= Leon Cotnareanu =

Romanian-French businessman (c.1892–1970)

Leon Cotnareanu (c. 1892 – January 2, 1970) was a Romanian-French businessman. He co-owned Le Figaro and was chairman of Coty.

== Biography ==
Cotnareanu was born c. 1892, in Romania, his father being a banker and hotelier. He had five siblings, including fellow businessman Philip Cortney. His surname originated from the town of Cotnari. He grew up in Bucharest. He studied at the University of Bucharest, Leipzig University, and the University of London. During World War I, he served as a cavalryman.

In the early 1920s, Cotnareanu moved to Paris. where he worked as a Romanian consul. There, he founded several companies with his brother, Ionel, including Petrometal and Industrial Watchmaking and Electronic Devices. He also worked as a Romanian diplomat in Nice and Monaco, until being dismissed from the position on August 19, 1940.

In 1929, Cotnareanu married Yvonne Le Baron, who was previously married to perfumer François Coty. Cotnareanu and Yvonne had met at a casino in Nice in the early 1920s, where Yvonne went to elude Coty, and Cotnareanu to discuss business; Yvonne was dissatisfied with her marriagr to Coty, so fell in love with Cornareanu.
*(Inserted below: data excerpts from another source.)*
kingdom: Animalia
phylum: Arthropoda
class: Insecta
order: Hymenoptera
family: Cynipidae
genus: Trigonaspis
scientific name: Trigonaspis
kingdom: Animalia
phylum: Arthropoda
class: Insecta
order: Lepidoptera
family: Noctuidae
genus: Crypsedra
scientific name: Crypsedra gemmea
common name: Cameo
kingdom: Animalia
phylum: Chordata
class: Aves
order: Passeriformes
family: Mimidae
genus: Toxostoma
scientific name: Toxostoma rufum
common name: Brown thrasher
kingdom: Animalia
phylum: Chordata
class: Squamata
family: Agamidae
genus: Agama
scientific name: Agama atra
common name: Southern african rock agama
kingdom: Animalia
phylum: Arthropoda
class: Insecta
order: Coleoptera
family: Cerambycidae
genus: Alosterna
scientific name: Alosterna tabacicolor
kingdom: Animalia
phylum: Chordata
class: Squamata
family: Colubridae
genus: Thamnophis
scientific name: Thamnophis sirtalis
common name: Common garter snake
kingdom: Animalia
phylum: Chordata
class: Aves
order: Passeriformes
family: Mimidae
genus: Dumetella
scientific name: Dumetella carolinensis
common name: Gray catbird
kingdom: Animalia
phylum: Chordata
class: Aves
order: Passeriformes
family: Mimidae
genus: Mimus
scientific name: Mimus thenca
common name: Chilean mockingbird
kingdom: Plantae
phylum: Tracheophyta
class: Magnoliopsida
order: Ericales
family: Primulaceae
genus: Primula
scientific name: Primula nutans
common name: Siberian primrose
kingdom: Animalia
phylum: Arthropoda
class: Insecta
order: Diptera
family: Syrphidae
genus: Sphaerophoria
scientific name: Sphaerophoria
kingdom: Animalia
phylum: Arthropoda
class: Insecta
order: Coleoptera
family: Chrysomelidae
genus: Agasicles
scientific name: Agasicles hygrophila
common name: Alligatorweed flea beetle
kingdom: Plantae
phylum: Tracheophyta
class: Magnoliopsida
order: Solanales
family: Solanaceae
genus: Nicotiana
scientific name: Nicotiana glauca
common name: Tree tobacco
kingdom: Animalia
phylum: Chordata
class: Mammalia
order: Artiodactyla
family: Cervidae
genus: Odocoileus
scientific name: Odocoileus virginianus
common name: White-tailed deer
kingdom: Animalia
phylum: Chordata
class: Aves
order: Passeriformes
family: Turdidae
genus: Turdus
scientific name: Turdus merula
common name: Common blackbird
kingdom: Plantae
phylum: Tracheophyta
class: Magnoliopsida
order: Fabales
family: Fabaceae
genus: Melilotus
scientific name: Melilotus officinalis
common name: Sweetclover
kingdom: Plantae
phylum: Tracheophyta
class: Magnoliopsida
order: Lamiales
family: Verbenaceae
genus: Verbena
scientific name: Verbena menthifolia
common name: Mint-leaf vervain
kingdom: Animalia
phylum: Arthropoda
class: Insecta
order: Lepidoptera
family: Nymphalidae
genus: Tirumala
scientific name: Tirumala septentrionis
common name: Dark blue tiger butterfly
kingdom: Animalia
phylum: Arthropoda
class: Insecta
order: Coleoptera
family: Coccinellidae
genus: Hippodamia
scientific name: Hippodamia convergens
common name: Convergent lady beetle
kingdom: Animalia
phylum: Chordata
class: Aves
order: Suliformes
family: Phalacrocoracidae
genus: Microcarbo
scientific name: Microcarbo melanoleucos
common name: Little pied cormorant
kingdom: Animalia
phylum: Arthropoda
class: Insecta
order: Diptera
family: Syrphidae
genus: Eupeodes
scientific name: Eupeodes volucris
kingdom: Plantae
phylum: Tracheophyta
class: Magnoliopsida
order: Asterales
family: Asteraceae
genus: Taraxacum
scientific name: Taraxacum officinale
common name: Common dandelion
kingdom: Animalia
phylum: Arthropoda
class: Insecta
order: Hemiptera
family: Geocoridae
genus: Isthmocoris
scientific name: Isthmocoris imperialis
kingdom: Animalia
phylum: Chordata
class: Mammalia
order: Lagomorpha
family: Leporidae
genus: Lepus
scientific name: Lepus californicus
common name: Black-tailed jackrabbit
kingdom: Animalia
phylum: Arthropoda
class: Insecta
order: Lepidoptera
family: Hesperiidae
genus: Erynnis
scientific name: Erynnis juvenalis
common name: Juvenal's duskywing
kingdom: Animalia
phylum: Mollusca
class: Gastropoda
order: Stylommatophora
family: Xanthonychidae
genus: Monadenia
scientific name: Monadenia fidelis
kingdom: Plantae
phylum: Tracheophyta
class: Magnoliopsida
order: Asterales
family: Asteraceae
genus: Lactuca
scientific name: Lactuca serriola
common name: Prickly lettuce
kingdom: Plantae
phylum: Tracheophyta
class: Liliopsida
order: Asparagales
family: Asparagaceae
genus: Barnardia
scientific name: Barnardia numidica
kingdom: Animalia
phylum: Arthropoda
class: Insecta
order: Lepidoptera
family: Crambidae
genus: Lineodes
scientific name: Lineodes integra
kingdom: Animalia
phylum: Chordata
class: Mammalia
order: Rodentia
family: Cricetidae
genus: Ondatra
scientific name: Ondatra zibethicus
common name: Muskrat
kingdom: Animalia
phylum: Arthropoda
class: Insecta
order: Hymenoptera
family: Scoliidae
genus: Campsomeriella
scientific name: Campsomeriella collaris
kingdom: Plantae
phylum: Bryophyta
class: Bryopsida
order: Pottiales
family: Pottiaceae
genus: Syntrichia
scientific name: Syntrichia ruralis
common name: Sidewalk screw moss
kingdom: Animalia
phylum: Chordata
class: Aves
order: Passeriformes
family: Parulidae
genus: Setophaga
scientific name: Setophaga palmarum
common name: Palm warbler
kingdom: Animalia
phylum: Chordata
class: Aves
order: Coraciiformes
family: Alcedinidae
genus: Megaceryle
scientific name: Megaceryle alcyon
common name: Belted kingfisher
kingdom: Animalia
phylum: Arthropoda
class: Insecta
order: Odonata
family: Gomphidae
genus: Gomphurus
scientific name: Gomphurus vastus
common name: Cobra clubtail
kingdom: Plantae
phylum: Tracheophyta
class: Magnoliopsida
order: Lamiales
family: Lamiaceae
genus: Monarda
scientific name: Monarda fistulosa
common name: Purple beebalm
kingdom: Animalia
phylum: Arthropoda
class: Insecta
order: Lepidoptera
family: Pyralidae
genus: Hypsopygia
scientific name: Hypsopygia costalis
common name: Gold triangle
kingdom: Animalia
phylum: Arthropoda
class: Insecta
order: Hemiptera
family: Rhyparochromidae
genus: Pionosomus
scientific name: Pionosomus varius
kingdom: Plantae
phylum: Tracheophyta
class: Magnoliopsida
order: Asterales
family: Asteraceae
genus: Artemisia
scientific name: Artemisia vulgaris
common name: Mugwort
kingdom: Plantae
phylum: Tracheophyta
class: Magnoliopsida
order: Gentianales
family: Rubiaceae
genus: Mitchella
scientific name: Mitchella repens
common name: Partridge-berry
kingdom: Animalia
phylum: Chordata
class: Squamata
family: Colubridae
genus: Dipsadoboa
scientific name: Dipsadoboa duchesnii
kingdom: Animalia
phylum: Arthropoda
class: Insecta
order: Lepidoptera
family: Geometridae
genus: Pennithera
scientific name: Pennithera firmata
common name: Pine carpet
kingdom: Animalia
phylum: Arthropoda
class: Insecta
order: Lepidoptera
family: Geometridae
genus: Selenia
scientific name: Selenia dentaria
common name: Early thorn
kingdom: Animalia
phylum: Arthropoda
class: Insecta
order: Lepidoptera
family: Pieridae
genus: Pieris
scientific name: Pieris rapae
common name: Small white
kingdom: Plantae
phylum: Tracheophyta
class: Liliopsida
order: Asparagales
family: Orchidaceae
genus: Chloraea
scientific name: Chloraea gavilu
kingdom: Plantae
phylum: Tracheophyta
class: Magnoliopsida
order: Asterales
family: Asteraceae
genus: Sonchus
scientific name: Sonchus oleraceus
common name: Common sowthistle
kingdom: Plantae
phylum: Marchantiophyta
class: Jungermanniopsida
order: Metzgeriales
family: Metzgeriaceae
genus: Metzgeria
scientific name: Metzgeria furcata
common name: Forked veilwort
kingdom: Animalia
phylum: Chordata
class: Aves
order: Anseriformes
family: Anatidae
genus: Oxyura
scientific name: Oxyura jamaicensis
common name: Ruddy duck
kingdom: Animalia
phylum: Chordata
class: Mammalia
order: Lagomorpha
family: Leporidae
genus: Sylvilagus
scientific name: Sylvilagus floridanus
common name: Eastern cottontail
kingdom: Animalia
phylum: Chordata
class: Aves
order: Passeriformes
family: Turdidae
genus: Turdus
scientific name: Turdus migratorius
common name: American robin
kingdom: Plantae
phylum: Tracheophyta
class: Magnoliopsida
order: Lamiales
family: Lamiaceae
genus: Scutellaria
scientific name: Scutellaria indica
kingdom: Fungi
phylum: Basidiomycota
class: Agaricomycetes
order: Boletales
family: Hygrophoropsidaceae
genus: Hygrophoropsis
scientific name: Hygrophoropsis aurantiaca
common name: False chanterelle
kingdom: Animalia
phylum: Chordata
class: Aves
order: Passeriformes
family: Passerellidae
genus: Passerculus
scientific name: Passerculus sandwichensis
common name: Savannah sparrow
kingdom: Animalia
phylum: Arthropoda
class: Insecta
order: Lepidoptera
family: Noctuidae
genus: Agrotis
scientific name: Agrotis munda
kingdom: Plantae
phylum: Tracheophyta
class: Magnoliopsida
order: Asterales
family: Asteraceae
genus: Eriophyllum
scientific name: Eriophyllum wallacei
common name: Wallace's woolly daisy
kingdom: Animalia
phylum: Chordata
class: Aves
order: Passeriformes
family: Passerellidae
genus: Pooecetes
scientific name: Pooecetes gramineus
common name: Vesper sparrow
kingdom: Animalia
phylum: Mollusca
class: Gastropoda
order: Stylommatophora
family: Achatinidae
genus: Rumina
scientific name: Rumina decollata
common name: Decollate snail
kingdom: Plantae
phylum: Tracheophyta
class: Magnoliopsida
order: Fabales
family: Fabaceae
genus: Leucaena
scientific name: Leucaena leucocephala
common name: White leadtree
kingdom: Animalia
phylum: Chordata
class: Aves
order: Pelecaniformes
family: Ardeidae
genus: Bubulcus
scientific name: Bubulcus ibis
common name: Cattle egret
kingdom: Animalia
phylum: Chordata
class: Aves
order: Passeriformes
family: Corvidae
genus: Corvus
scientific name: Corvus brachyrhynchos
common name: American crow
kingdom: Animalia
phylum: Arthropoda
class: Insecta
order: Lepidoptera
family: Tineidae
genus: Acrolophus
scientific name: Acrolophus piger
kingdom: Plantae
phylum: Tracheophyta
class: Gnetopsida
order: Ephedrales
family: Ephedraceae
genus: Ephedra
Due to his connection to Coty, Cotnareanu became an associate of his companies. He co-owned Le Figaro and served as vice-chairman of its board of directors. During World War II, he helped publish the paper while in the United States, though its publication ceased on November 10, 1942, being re-established following the war. Businessman Jean Prouvost had funded the newspaper during the war, and to repay his funding, editor Pierre Brisson made a deal in which Cotnareanu would continue funding the paper's operation thereafter. From 1939 to 1963, he also served as director of Coty.

Coty was Jewish, which led to Coty pushing antisemitism in Le Figaro. He held the Legion of Honour. For leisure, he golfed and yatched, as well as collected books and art. He died on January 2, 1970, aged 78, in Geneva, from illness.